Maps for Learning Indexable Classes

We study learning of indexed families from positive data where a learner can freely choose a hypothesis space (with uniformly decidable membership) comprising at least the languages to be learned. This abstracts a very universal learning task which can be found in many areas, for example learning of (subsets of) regular languages or learning of natural languages. We are interested in various restrictions on learning, such as consistency, conservativeness or set-drivenness, exemplifying various natural learning restrictions. Building on previous results from the literature, we provide several maps (depictions of all pairwise relations) of various groups of learning criteria, including a map for monotonicity restrictions and similar criteria and a map for restrictions on data presentation. Furthermore, we consider, for various learning criteria, whether learners can be assumed consistent.

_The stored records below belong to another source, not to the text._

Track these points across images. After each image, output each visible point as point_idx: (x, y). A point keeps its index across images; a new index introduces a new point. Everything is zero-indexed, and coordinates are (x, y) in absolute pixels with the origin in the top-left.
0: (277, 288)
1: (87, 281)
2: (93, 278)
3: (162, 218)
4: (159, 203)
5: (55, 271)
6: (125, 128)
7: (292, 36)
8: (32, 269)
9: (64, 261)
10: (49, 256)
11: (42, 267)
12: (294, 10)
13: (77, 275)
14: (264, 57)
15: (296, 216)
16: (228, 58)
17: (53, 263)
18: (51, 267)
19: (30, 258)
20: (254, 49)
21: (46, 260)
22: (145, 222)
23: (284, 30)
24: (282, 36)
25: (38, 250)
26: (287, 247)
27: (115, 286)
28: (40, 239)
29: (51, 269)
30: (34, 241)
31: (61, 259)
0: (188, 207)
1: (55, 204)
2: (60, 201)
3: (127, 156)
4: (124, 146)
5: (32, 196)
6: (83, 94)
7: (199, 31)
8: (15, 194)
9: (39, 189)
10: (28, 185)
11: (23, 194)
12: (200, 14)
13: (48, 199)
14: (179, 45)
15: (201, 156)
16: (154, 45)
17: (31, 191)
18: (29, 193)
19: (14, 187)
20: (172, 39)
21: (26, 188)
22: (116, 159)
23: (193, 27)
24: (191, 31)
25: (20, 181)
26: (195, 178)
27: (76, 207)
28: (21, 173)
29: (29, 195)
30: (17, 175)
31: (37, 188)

Normal Forms for Witness-Based Learners in Inductive Inference

We study learners (computable devices) inferring formal languages, a setting referred to as language learning in the limit or inductive inference. In particular, we require the learners we investigate to be witness-based, that is, to justify each of their mind changes. Besides being a natural requirement for a learning task, this restriction deserves special attention as it is a specialization of various important learning paradigms. In particular, with the help of witness-based learning, explanatory learners are shown to be equally powerful under these seemingly incomparable paradigms. Nonetheless, until now, witness-based learners have only been studied sparsely. In this work, we conduct a thorough study of these learners both when requiring syntactic and semantic convergence and obtain normal forms thereof. In the former setting, we extend known results such that they include witness-based learning and generalize these to hold for a variety of learners. Transitioning to behaviourally correct learning, we also provide normal forms for semantically witness-based learners. Most notably, we show that set-driven globally semantically witness-based learners are equally powerful as their Gold-style semantically conservative counterpart. Such results are key to understanding the, yet undiscovered, mutual relation between various important learning paradigms when learning behaviourally correctly.

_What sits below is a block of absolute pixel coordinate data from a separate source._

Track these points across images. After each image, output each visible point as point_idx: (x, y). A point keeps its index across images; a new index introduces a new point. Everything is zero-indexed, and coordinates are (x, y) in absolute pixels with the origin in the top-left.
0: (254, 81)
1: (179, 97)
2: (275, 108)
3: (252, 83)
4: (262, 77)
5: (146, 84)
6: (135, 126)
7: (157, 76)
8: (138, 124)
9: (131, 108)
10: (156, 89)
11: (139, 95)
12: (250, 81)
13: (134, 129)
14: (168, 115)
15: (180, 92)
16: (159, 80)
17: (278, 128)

Mapping Monotonic Restrictions in Inductive Inference

In language learning in the limit we investigate computable devices (learners) learning formal languages. Through the years, many natural restrictions have been imposed on the studied learners. As such, monotonic restrictions always enjoyed particular attention as, although being a natural requirement, monotonic learners show significantly diverse behaviour when studied in different settings. A recent study thoroughly analysed the learning capabilities of strongly monotone learners imposed with memory restrictions and various additional requirements. The unveiled differences between explanatory and behaviourally correct such learners motivate our studies of monotone learners dealing with the same restrictions. We reveal differences and similarities between monotone learners and their strongly monotone counterpart when studied with various additional restrictions. In particular, we show that explanatory monotone learners, although known to be strictly stronger, do (almost) preserve the pairwise relation as seen in strongly monotone learning. Contrasting this similarity, we find substantial differences when studying behaviourally correct monotone learners. Most notably, we show that monotone learners, as opposed to their strongly monotone counterpart, do heavily rely on the order the information is given in, an unusual result for behaviourally correct learners.